Liputan6.com, Jakarta Mantan striker timnas Indonesia, Kurniawan Dwi Yulianto kembali ke Italia. Jebolan timnas Primavera yang pernah menimba ilmu di Negeri Piza itu bakal bergabung dengan tim Serie B, Como 1907.
Dalam wawancara dengan channel Youtube, Akurasi TV, Kurniawan mengaku bakal menempati posisi sebagai asisten pelatih Como 1907. Pria yang akrab disapa Si Kurus itu pun menjadi orang Indonesia pertama yang menjadi bagian dari tim kepelatihan klub di level profesional sepak bola Italia.
Advertisement
Dalam wawancara dengan Akurasi TV, Kurniawan bercerita tidak segera menerima tawaran dari Como. Sebab saat kesempatan pertama datang, dia masih menangani klub Malaysia, Sabah FA.
"Enggak kebayang (jadi asisten pelatih Como), enggak punya mimpi juga. Tahun lalu saat mereka promosi ke Serie B, saya dihubungi Pak Mirwan (Suwarso, Como)," ujar Kurniawan.

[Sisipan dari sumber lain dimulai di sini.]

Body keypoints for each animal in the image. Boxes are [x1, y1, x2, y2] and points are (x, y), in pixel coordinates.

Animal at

"Dia ingin ada pelatih asal Indonesia untuk jadi asisten. Tapi saat itu saya masih ada kontrak dengan Sabah. Ya alhamdulillah, mungkin sudah jalannya. Saat saya komunikasi lagi, mereka masih memberikan kesempatan," ujar pemain Kurniawan menambahkan.

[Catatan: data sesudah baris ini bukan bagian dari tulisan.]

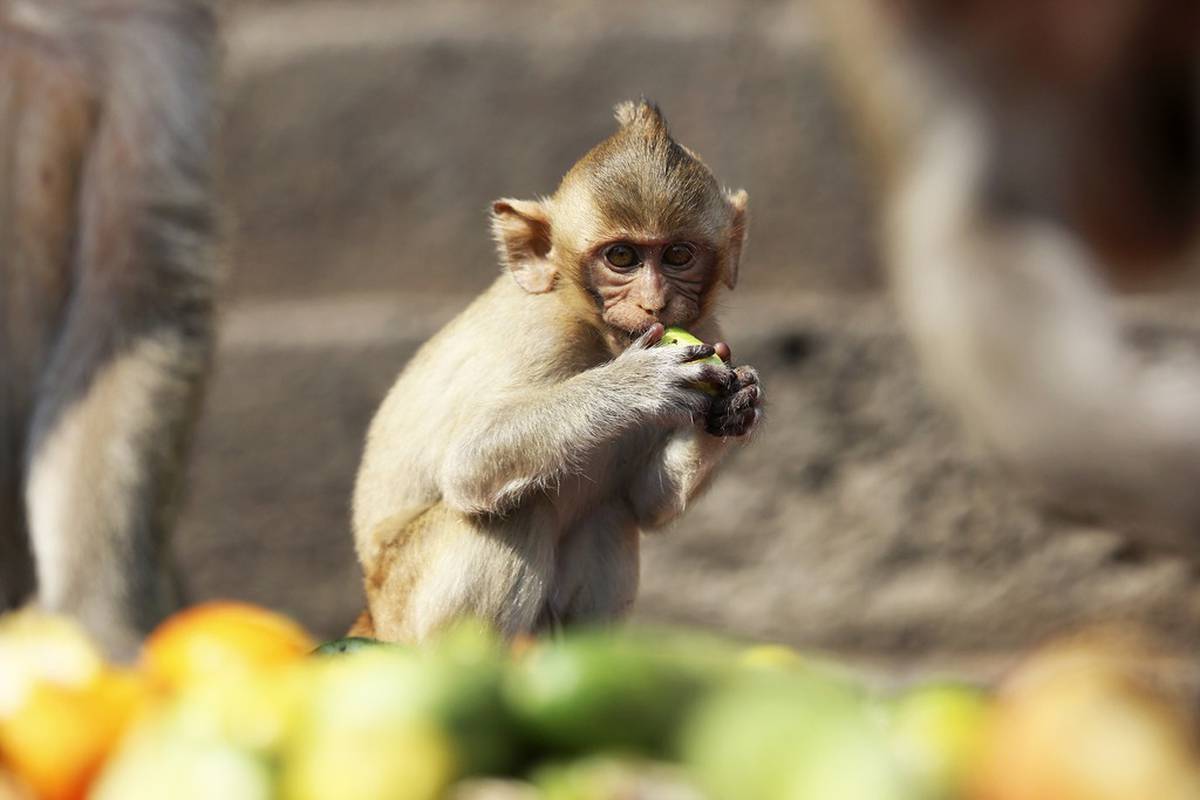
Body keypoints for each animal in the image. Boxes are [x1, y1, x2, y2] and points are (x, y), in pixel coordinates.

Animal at [350, 101, 758, 642]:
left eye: (678, 255)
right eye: (622, 257)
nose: (654, 303)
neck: (599, 337)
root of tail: (372, 612)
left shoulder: (705, 327)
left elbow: (649, 501)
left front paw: (735, 405)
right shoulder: (542, 332)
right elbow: (469, 459)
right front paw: (637, 384)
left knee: (610, 514)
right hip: (403, 604)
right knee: (519, 510)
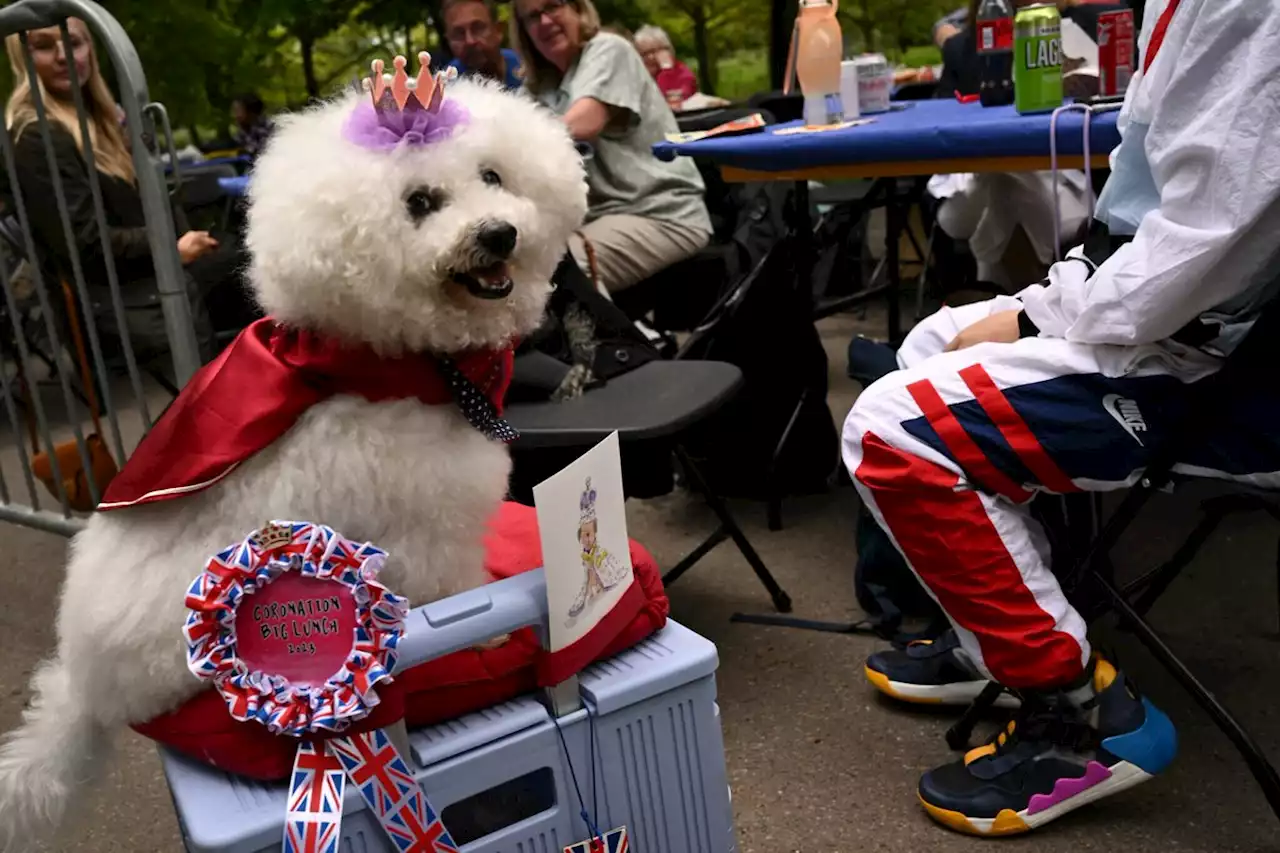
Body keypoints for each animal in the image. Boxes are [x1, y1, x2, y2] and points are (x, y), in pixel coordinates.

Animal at [0, 76, 586, 845]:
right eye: (419, 202)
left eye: (493, 176)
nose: (499, 234)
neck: (393, 365)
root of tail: (82, 679)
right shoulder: (426, 537)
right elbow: (456, 595)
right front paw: (489, 644)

Como 1907 seperti diketahui berlaga di Liga Italia Serie B. Saat ini, tim yang bermarkas di Lombardy itu berada di urutan ke-11 dengan 25 poin. Como merupakan tim promosi usai menjuarai Seire C musim lalu. Saat ini, tim utama Como 1907 ditangani pelatih asal Italia, Gatusso Giacomo.
Milik Orang Kaya Indonesia
Dua tahun lalu, dua orang terkaya di Indonesia, Bambang Hartono dan Robert Budi Hartono membeli klub ini dengan harga murah. Mereka membeli Como FC dengan nama Sent Entertainment Ltd.

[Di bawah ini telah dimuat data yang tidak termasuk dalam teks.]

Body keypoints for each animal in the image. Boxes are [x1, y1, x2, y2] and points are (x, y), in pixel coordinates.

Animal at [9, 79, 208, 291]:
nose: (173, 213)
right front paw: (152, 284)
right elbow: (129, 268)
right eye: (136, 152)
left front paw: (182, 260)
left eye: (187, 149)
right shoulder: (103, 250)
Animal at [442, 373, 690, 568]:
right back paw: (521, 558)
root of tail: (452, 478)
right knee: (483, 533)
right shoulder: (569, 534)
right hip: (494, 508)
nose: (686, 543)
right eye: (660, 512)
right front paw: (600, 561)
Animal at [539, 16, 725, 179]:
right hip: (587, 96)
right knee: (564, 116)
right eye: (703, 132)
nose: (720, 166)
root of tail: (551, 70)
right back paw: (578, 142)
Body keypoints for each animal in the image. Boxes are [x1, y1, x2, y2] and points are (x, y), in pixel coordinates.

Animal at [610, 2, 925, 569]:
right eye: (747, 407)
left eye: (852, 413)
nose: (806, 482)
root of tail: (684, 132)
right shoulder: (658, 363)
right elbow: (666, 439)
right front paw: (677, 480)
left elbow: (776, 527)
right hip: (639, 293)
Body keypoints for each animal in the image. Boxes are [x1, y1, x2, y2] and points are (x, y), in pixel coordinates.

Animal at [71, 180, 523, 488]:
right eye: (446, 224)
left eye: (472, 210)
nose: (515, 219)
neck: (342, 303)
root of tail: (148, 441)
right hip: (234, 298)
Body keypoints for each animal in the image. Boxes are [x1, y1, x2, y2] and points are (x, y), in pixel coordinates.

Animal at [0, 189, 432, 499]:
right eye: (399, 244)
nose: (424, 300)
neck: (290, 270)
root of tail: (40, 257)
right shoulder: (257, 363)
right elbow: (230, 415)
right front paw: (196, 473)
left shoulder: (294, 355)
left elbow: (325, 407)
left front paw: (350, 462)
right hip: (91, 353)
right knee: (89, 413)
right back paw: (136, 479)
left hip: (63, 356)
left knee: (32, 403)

Sent Entertainment Ltd, yang berdomisili di Inggris, dikendalikan oleh Bambang Hatono dan Robert Budi Hartono. Mereka merupakan bos perusahaan rokok kretek di Indonesia, Djarum, kekayaannya mencapai Rp 461 triliun.
Mirawan Suwarso, perwakilan Mola TV yang juga bagian dari salah satu usaha milik Djarum, dalam jumpa pers 2 tahun lalu membenarkan Como saat itu dalam status bermasalah hingga dinyatakan sebagai klub bangkrut di Italia. Karena itu, harganya juga murah, tidak sampai Rp 5 Miliar.